J’ai dit que l’amour, c’est-à-dire la beauté en action ou l’acte de la beauté, nous libère de l’absurde. Le désir est le carburant de ce mouvement d’hélicoptère (helikos=spirale=esprit; ptère=aile) parce qu’il relie le désir et le désiré dans l’acte créateur. Mais si la grande hélice ne tourne pas dans une densité de fluide suffisante qui transcende l’hélicoptère, si elle n’a pas de prise à la fois dans la résistance du réel total et dans l’appel de la conscience plénière, rien ne bouge. Tant qu’on n’a pas découvert la beauté d’un être spécifique dans la beauté de l’être universel, l’amour tourne à vide et s’effondre sur lui-même. Pour découvrir la beauté, il faut rejoindre un être riche en dignité et pauvre en illusions, comme un minuscule colibri qui lutte contre le vent afin de planter son bec dans une corolle, comme un itinérant qui se bat pour préserver son intégrité…
Pour y arriver, il faut s’échapper de l’idéal sans le perdre, le rejoindre dans les limites d’un être en chair et en os.
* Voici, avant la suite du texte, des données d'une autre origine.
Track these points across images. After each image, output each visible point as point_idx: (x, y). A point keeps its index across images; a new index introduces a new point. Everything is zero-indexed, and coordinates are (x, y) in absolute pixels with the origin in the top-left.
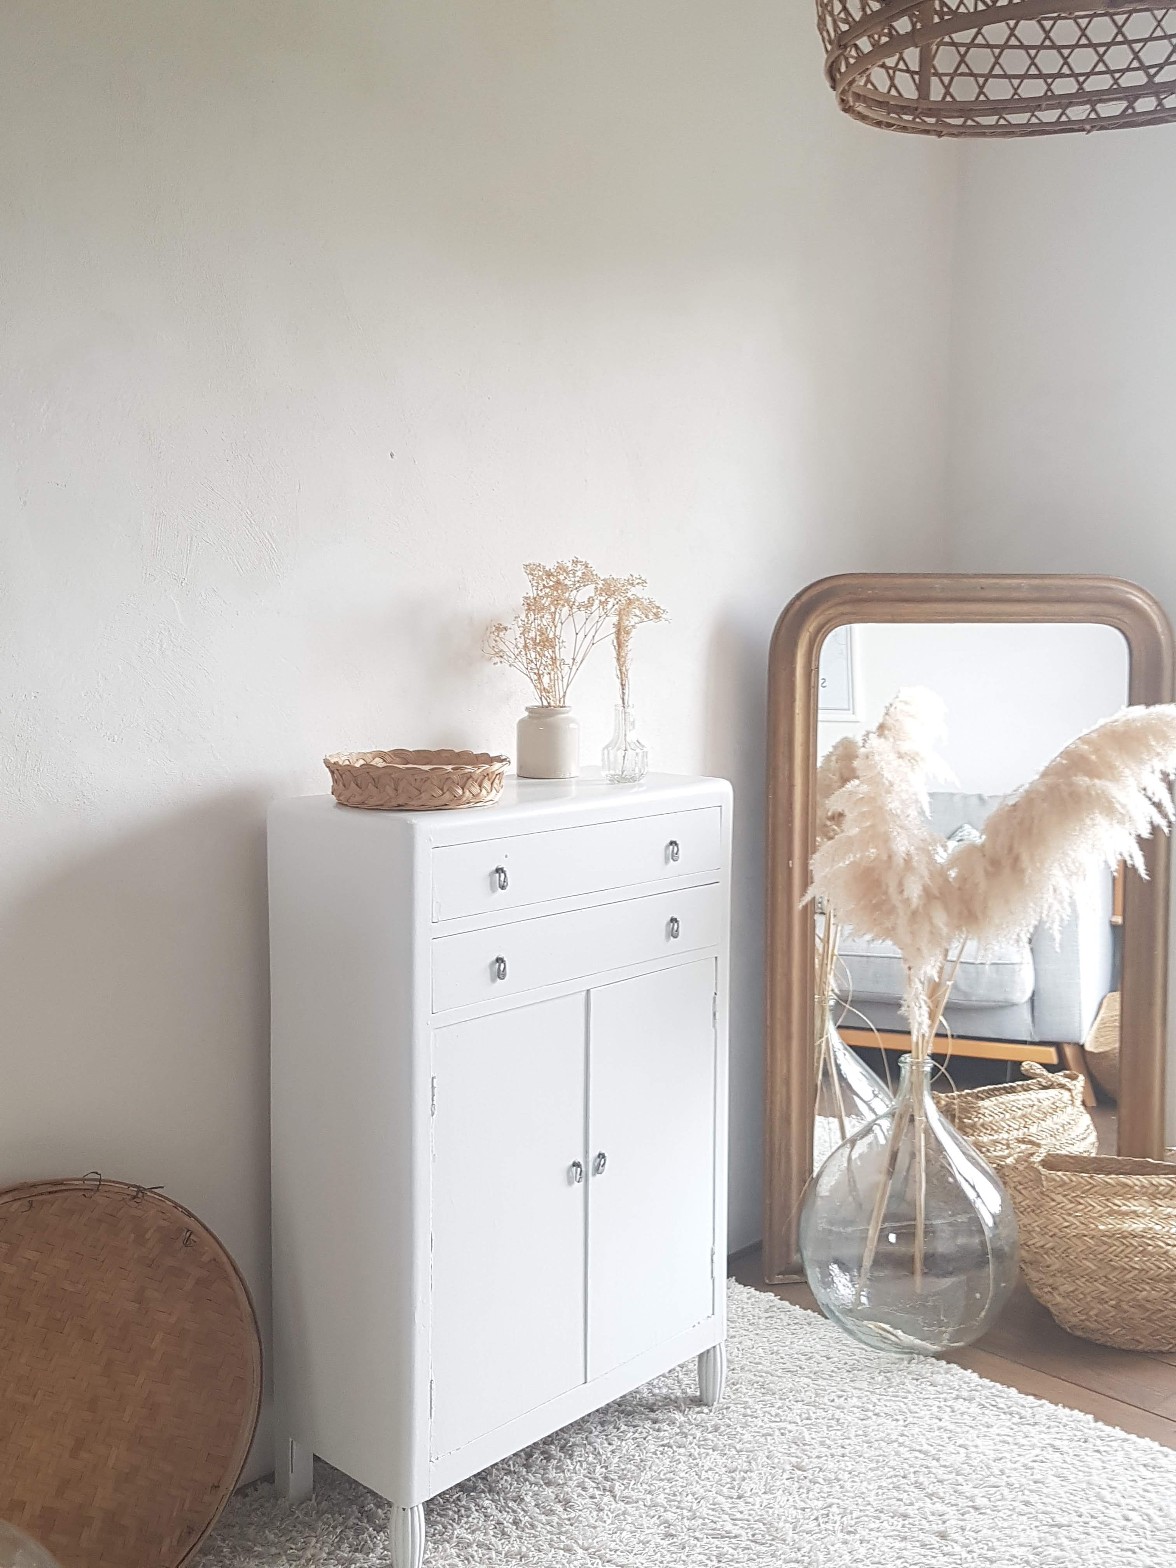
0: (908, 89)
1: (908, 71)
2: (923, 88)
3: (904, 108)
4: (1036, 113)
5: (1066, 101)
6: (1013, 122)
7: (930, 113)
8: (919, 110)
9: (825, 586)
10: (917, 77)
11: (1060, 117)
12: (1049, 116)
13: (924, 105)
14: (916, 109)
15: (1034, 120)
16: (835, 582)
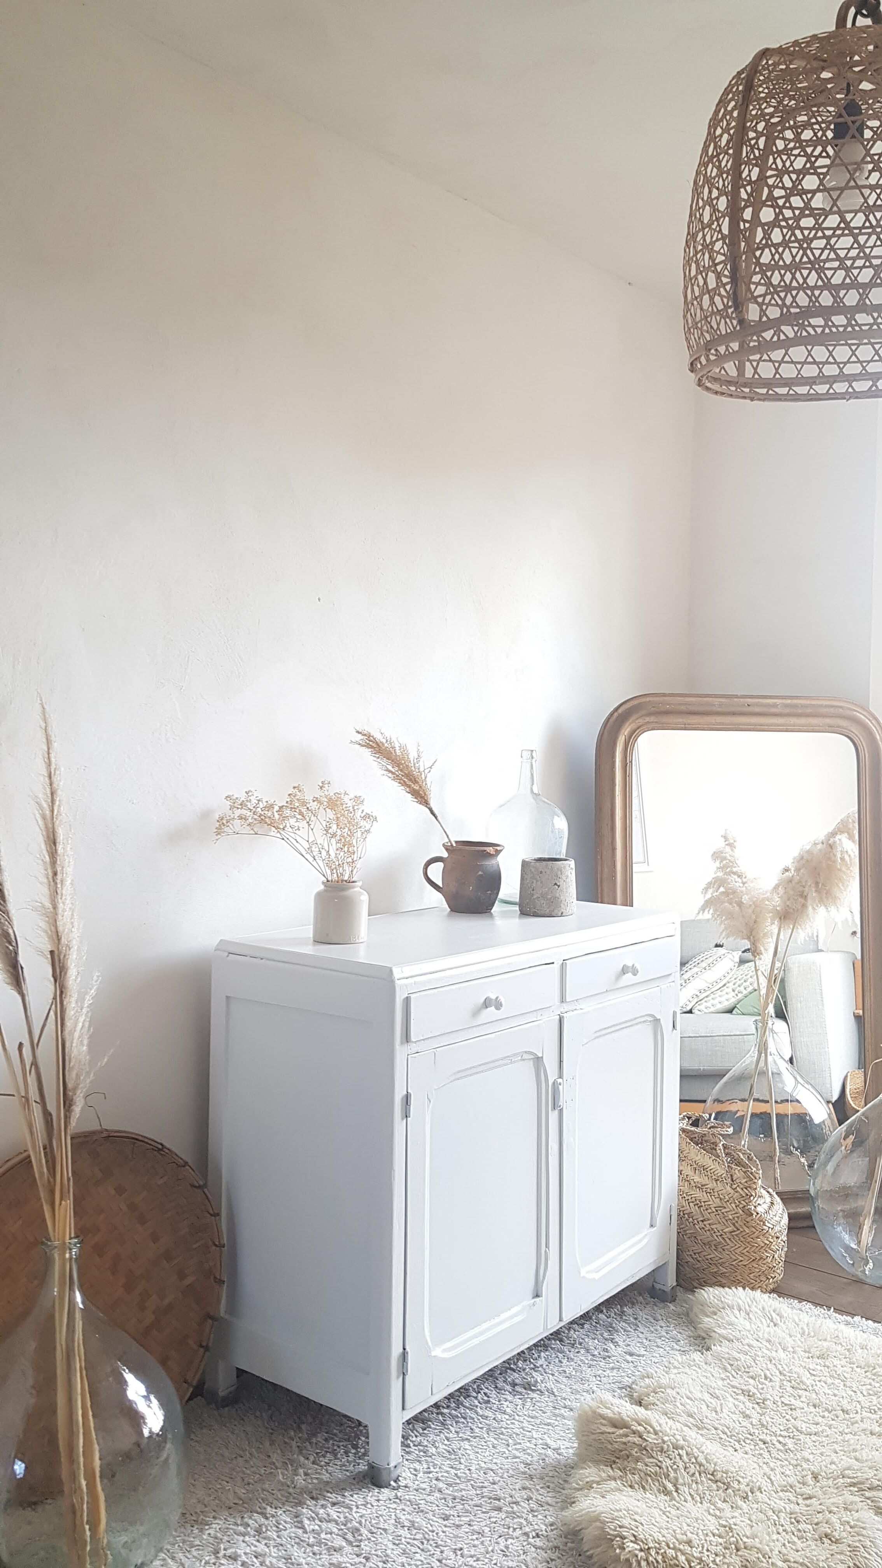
3: (730, 383)
4: (813, 387)
5: (831, 380)
6: (799, 392)
7: (743, 385)
8: (739, 384)
9: (635, 702)
11: (829, 390)
12: (822, 389)
13: (741, 380)
14: (737, 383)
15: (812, 391)
16: (643, 700)
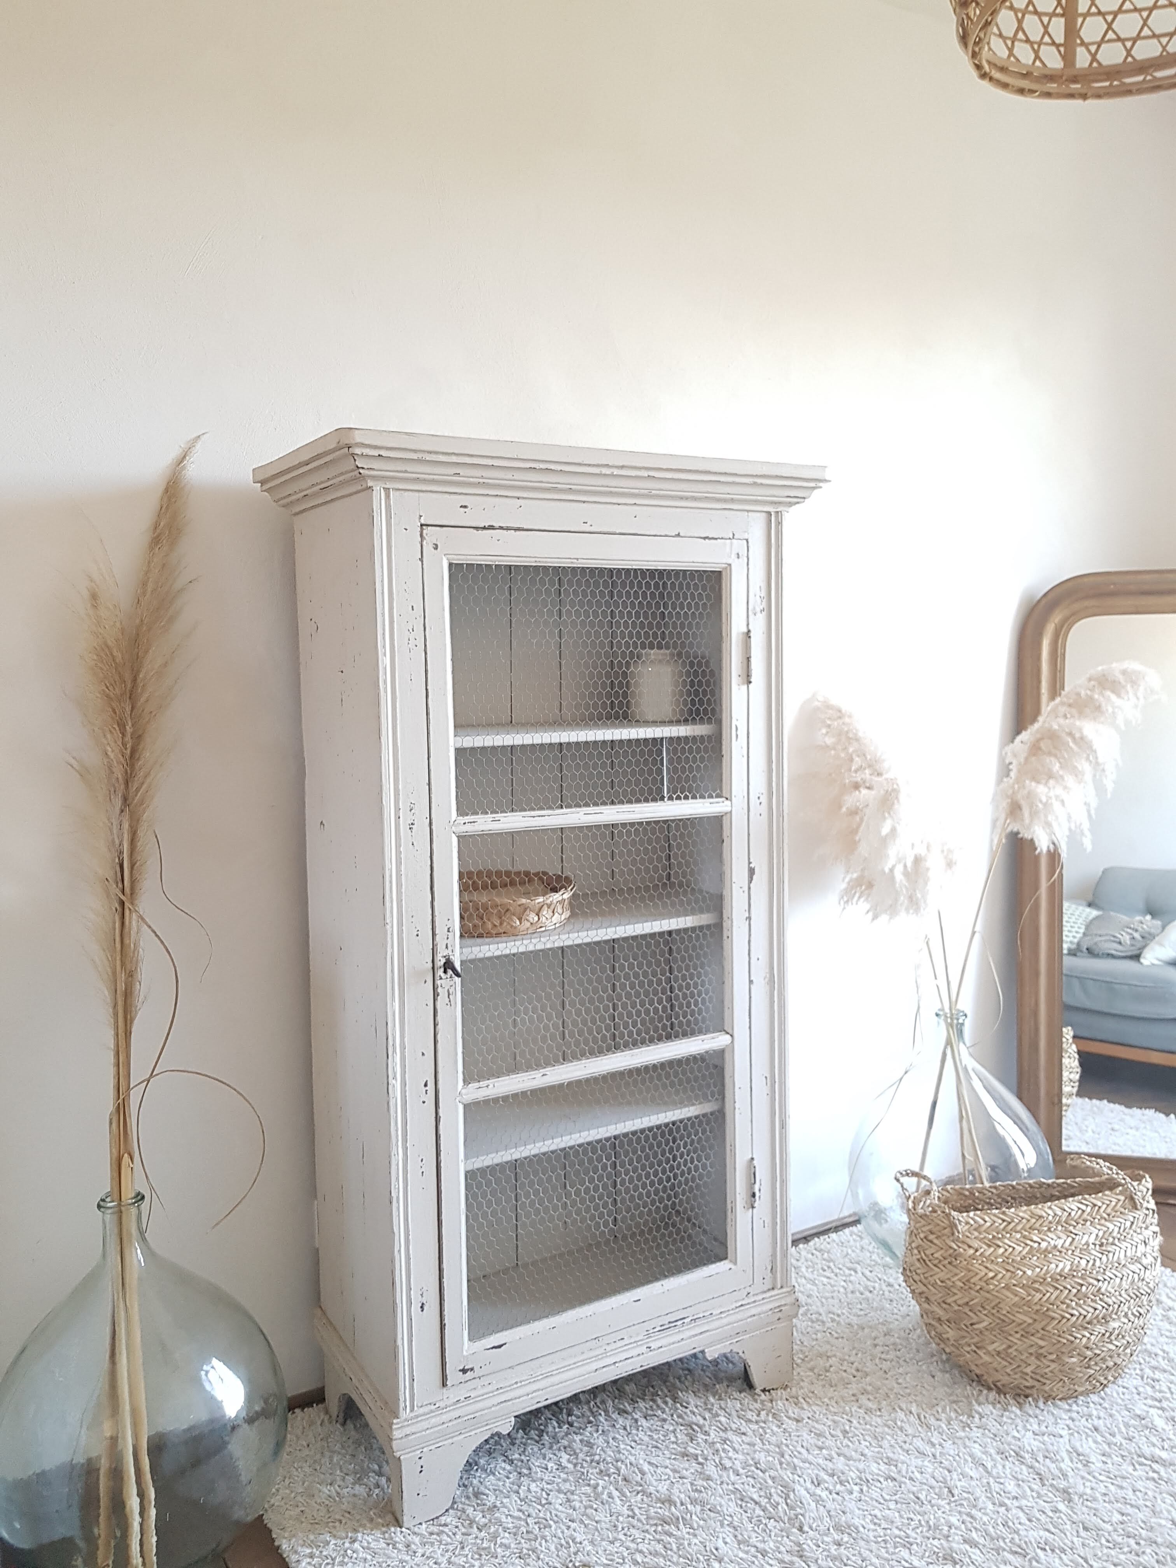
0: (1053, 60)
1: (1053, 43)
2: (1068, 58)
3: (1051, 77)
7: (1075, 79)
8: (1064, 78)
10: (1062, 49)
13: (1070, 72)
14: (1061, 77)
Si on ne voit que sa perfection ou que ses imperfections, on replonge dans nos schémas. L’amour commence où l’illusion s’effondre parce que la sincérité surgit et la vérité affranchit. C’est pourquoi l’amour nous met à l’épreuve.
Un attachement dégrisé peut devenir un lien, je veux dire un engagement réciproque fiable : Nous irons ensemble vers la beauté que nous découvrons mutuellement dans nos « pauvretés ». L’autre est reconnu parce qu’il a une valeur unique à nos yeux et non seulement parce que j’ai de l’amour à donner. C’est alors que l’hélice mord dans la densité de l’air et qu’on peut sortir du cinéma des amours d’un jour. À ce moment-là, le désir change l’être désiré et l’être désiré change l’être désirant. L’amour transforme.
Aimer un être à la fois, cultiver quelques liens réciproques fiables, se débattre dans les éléments concrets du monde permet de rejoindre l’universel bien mieux que d’aimer en général tous les êtres qu’on ne connaîtra jamais.